Whenever a line in the records below contains "left", pick it out.
════════════════════
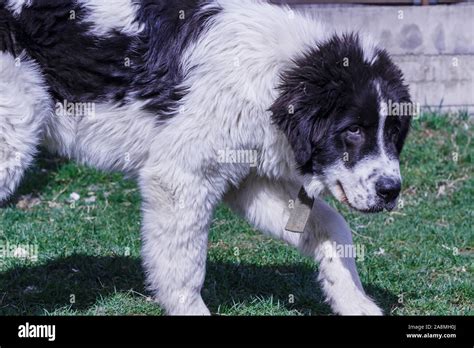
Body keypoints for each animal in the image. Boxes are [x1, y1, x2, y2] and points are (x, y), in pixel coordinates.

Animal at [0, 0, 412, 316]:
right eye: (353, 130)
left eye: (393, 133)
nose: (391, 191)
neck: (273, 79)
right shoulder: (181, 175)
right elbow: (184, 265)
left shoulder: (252, 180)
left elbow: (332, 228)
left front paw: (355, 303)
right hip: (12, 136)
════════════════════
TASK RESPONSE:
left eye: (393, 133)
left shoulder: (252, 180)
left elbow: (332, 228)
left front paw: (355, 303)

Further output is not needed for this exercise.